[Exercise instructions] Word for word, restate the entries below and exclude every image.
[Start of Attachment]
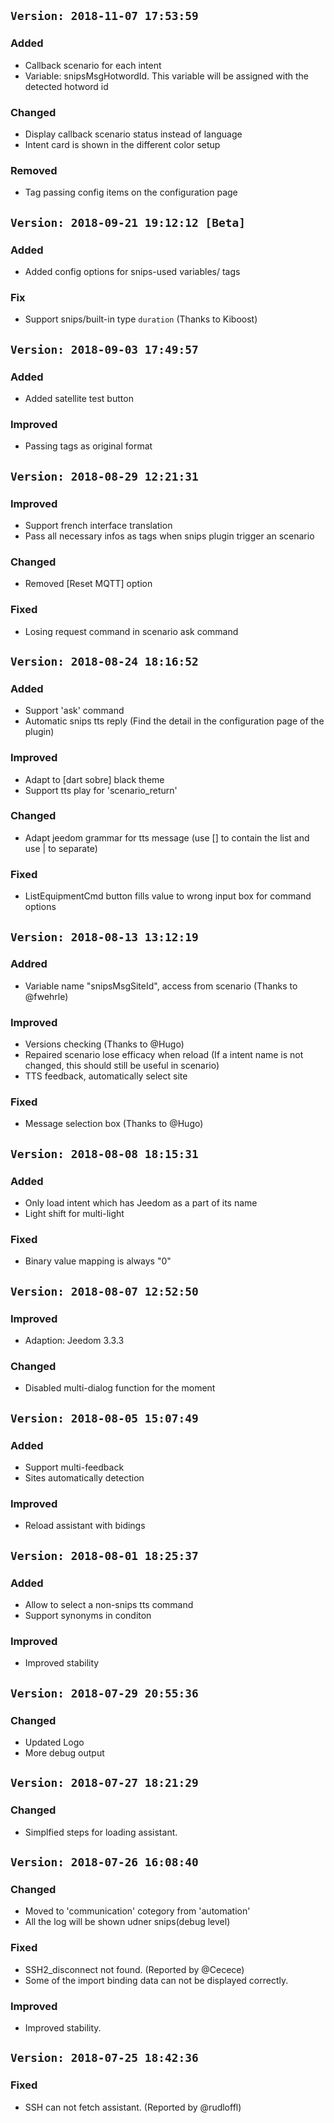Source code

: ## `Version: 2018-11-07 17:53:59`

### Added
- Callback scenario for each intent
- Variable: snipsMsgHotwordId. This variable will be assigned with the detected hotword id

### Changed
- Display callback scenario status instead of language
- Intent card is shown in the different color setup

### Removed
- Tag passing config items on the configuration page

## `Version: 2018-09-21 19:12:12 [Beta]`

### Added
- Added config options for snips-used variables/ tags

### Fix
- Support snips/built-in type `duration` (Thanks to Kiboost)

## `Version: 2018-09-03 17:49:57`

### Added
- Added satellite test button

### Improved
- Passing tags as original format


## `Version: 2018-08-29 12:21:31`

### Improved
- Support french interface translation
- Pass all necessary infos as tags when snips plugin trigger an scenario

### Changed
- Removed [Reset MQTT] option

### Fixed
- Losing request command in scenario ask command

## `Version: 2018-08-24 18:16:52`

### Added
- Support 'ask' command
- Automatic snips tts reply (Find the detail in the configuration page of the plugin)

### Improved
- Adapt to [dart sobre] black theme
- Support tts play for 'scenario_return'

### Changed
- Adapt jeedom grammar for tts message (use [] to contain the list and use | to separate)

### Fixed
- ListEquipmentCmd button fills value to wrong input box for command options


## `Version: 2018-08-13 13:12:19`
### Addred
- Variable name "snipsMsgSiteId", access from scenario (Thanks to @fwehrle)

### Improved
- Versions checking (Thanks to @Hugo)
- Repaired scenario lose efficacy when reload (If a intent name is not changed, this should still be useful in scenario)
- TTS feedback, automatically select site

### Fixed
- Message selection box (Thanks to @Hugo)

## `Version: 2018-08-08 18:15:31`
### Added
- Only load intent which has Jeedom as a part of its name
- Light shift for multi-light

### Fixed
- Binary value mapping is always "0"

## `Version: 2018-08-07 12:52:50`
### Improved
- Adaption: Jeedom 3.3.3

### Changed
- Disabled multi-dialog function for the moment

## `Version: 2018-08-05 15:07:49`
### Added
- Support multi-feedback
- Sites automatically detection

### Improved
- Reload assistant with bidings

## `Version: 2018-08-01 18:25:37`
### Added
- Allow to select a non-snips tts command
- Support synonyms in conditon

### Improved
- Improved stability

## `Version: 2018-07-29 20:55:36`
### Changed
- Updated Logo
- More debug output

## `Version: 2018-07-27 18:21:29`
### Changed
- Simplfied steps for loading assistant.

## `Version: 2018-07-26 16:08:40`
### Changed
- Moved to 'communication' cotegory from 'automation'
- All the log will be shown udner snips(debug level)

### Fixed
- SSH2_disconnect not found. (Reported by @Cecece)
- Some of the import binding data can not be displayed correctly.

### Improved
- Improved stability.

## `Version: 2018-07-25 18:42:36`
### Fixed
- SSH can not fetch assistant. (Reported by @rudloffl)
[End of Attachment]
[Task result]
Source code

: ## `Version: 2018-11-07 17:53:59`

### Added
- Callback scenario for each intent
- Variable: snipsMsgHotwordId. This variable will be assigned with the detected hotword id

### Changed
- Display callback scenario status instead of language
- Intent card is shown in the different color setup

### Removed
- Tag passing config items on the configuration page

## `Version: 2018-09-21 19:12:12 [Beta]`

### Added
- Added config options for snips-used variables/ tags

### Fix
- Support snips/built-in type `duration` (Thanks to Kiboost)

## `Version: 2018-09-03 17:49:57`

### Added
- Added satellite test button

### Improved
- Passing tags as original format


## `Version: 2018-08-29 12:21:31`

### Improved
- Support french interface translation
- Pass all necessary infos as tags when snips plugin trigger an scenario

### Changed
- Removed [Reset MQTT] option

### Fixed
- Losing request command in scenario ask command

## `Version: 2018-08-24 18:16:52`

### Added
- Support 'ask' command
- Automatic snips tts reply (Find the detail in the configuration page of the plugin)

### Improved
- Adapt to [dart sobre] black theme
- Support tts play for 'scenario_return'

### Changed
- Adapt jeedom grammar for tts message (use [] to contain the list and use | to separate)

### Fixed
- ListEquipmentCmd button fills value to wrong input box for command options


## `Version: 2018-08-13 13:12:19`
### Addred
- Variable name "snipsMsgSiteId", access from scenario (Thanks to @fwehrle)

### Improved
- Versions checking (Thanks to @Hugo)
- Repaired scenario lose efficacy when reload (If a intent name is not changed, this should still be useful in scenario)
- TTS feedback, automatically select site

### Fixed
- Message selection box (Thanks to @Hugo)

## `Version: 2018-08-08 18:15:31`
### Added
- Only load intent which has Jeedom as a part of its name
- Light shift for multi-light

### Fixed
- Binary value mapping is always "0"

## `Version: 2018-08-07 12:52:50`
### Improved
- Adaption: Jeedom 3.3.3

### Changed
- Disabled multi-dialog function for the moment

## `Version: 2018-08-05 15:07:49`
### Added
- Support multi-feedback
- Sites automatically detection

### Improved
- Reload assistant with bidings

## `Version: 2018-08-01 18:25:37`
### Added
- Allow to select a non-snips tts command
- Support synonyms in conditon

### Improved
- Improved stability

## `Version: 2018-07-29 20:55:36`
### Changed
- Updated Logo
- More debug output

## `Version: 2018-07-27 18:21:29`
### Changed
- Simplfied steps for loading assistant.

## `Version: 2018-07-26 16:08:40`
### Changed
- Moved to 'communication' cotegory from 'automation'
- All the log will be shown udner snips(debug level)

### Fixed
- SSH2_disconnect not found. (Reported by @Cecece)
- Some of the import binding data can not be displayed correctly.

### Improved
- Improved stability.

## `Version: 2018-07-25 18:42:36`
### Fixed
- SSH can not fetch assistant. (Reported by @rudloffl)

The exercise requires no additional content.